Similarly, de novo review is not required by the statute "when a party makes general or conclusory objections that do not direct the court to a specific error in the magistrate judge's proposed findings and recommendations." Id. "[I]n the absence of a timely filed objection, a district court need not conduct a de novo review, but instead must only satisfy itself that there is no clear error on the face of the record in order to accept the recommendation.'" Diamond v. Colonial Life & Acc. Ins. Co., 416 F.3d 310, 315 (4th Cir. 2005), quoting FED. R. CIV. P. 72 advisory committee's note.

III. DISCUSSION

Under Rule 72(b) of the Federal Rules of Civil Procedure, a district court judge shall make a de novo determination of any portion of an M&R to which specific written objection has been made. Finding that Defendant established grounds for dismissal for lack of personal jurisdiction under Rule 12(b)(2), the Magistrate Judge declined to address Defendant's motion to dismiss for failure to state a claim under Rule 12(b)(6). (Doc. 15). The Magistrate Judge then recommended Defendant's Motion to Dismiss for lack of personal jurisdiction and for failure to state a claim be granted. (Id.).

The Plaintiff has not objected to the Magistrate's finding that this Court lacks personal jurisdiction; accordingly, the Court reviews this recommendation for clear error. The Magistrate Judge found that Plaintiff satisfied neither the forum's test for general jurisdiction, nor for specific jurisdiction. (Doc. 15). As to the former, the Defendant's contacts with North Carolina were not "continuous and systematic, " and were not sufficient to support a claim of general jurisdiction. (Id.). For specific jurisdiction, the Magistrate Judge found that Defendant did not purposefully avail itself of the privilege of conducting activities in North Carolina, that the claims at issue did not arise from activities directed at North Carolina, and that the exercise of personal jurisdiction would not be constitutionally reasonable. (Id.). For these reasons, the Plaintiff failed to satisfy the Fourth Circuit's three-part test for specific jurisdiction. See Consulting Engineers Corp. v. Geometric Ltd., 561 F.3d 273, 278 (4th Cir. 2009) (internal citations omitted).

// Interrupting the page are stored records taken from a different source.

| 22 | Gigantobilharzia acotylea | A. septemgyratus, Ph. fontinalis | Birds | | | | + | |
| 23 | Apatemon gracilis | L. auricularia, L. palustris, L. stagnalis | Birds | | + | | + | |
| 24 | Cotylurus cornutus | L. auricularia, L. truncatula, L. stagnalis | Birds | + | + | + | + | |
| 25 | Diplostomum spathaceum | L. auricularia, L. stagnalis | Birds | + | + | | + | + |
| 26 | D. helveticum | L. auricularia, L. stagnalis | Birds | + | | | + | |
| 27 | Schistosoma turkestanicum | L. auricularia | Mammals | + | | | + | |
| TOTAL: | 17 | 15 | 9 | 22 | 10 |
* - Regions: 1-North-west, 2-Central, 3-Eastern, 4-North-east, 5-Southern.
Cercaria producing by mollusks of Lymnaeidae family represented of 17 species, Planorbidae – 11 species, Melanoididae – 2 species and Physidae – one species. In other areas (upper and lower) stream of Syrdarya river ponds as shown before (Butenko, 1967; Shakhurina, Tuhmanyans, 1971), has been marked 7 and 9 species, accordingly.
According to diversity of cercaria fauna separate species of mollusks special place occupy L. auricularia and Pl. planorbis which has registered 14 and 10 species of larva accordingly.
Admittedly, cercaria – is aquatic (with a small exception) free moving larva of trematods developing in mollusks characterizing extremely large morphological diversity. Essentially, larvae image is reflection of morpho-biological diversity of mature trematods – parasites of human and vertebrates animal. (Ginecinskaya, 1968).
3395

Plaintiff, in turn, objects that the Court should disregard any purported recommendation to dismiss for failure to state a claim as the Magistrate Judge failed to conduct any substantive analysis of such motion. (Doc. 15). The Court agrees. Having found personal jurisdiction wanting, the Court lacks the authority to examine the substance of Defendant's 12(b)(6) motion. The Supreme Court has found personal jurisdiction to be an essential element of the jurisdiction of a district court, without which the court is "powerless to proceed to an adjudication." Ruhrgas AG v. Marathon Oil Co., 526 U.S. 574, 584 (1999) (internal citations omitted). Lacking personal jurisdiction over Defendant, the Court does not consider the motion to dismiss for failure to state a claim.

Finding no clear error with the Magistrate Judge's recommendation, this Court adopts in part the Magistrate's M&R and grants Defendant's Motion to Dismiss for Lack of Personal Jurisdiction (Doc. 7).

IV. CONCLUSION

IT IS, THEREFORE, ORDERED that the Magistrate Judge's M&R, (Doc. No. 15), is ADOPTED in part, and Defendant's Motion to Dismiss for Lack of Personal Jurisdiction, (Doc. No. 7), is GRANTED and this case is dismissed without prejudice.

The Clerk of Court is directed to close this case.